Published in final edited form as: J Leukoc Biol. 2019 Jan 15;105(2):267–280. doi: 10.1002/JLB.MR0318-102R

Figure 1: Summary of the pathogenesis of TBM.

Figure 1:

A: Mycobacterium tuberculosis bacilli (M.tb) disseminate from the primary site of infection in the lung to seed the brain. The bacilli are able to traverse the blood brain barrier (BBB) and blood cerebrospinal fluid barrier (BCSFB) through various virulence factors that enable the invasion of and migration through cerebral vascular endothelial cells, or are carried into the central nervous system (CNS) by infected peripheral innate immune cells. B: In the CNS antigen recognition and internalisation by microglia, neurons and astrocytes occurs, mediated by numerous host genetic factors.
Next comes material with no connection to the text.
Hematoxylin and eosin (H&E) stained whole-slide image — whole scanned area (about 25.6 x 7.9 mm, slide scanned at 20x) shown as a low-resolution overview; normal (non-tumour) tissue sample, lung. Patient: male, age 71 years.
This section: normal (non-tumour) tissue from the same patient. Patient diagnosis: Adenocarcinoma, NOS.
C: The resulting immune response stimulates the release of pro-inflammatory cytokines and chemokines and other immune mediators that contribute to the breakdown of the BBB and the influx of innate and adaptive immune cells from the periphery. D: A prolific inflammatory response ensues. The inflammatory exudate in the basal cisterns contributes to cerebral vascular pathology and the development of hydrocephalus and raised intracranial pressure. Vasogenic oedema due to an influx of proteins through the leaky BBB, and cytotoxic oedema as a result of cellular damage contribute to the raised pressure. The overall decrease in cerebral blood flow puts the brain at risk of ischaemia, infarction and poor patient outcomes. In some cases the infection is controlled in discrete tuberculomas or abscesses, which resolve with treatment and time. Extension of the disease into the spinal canal manifests as spinal arachnoiditis, tuberculomas, or collection of exudate.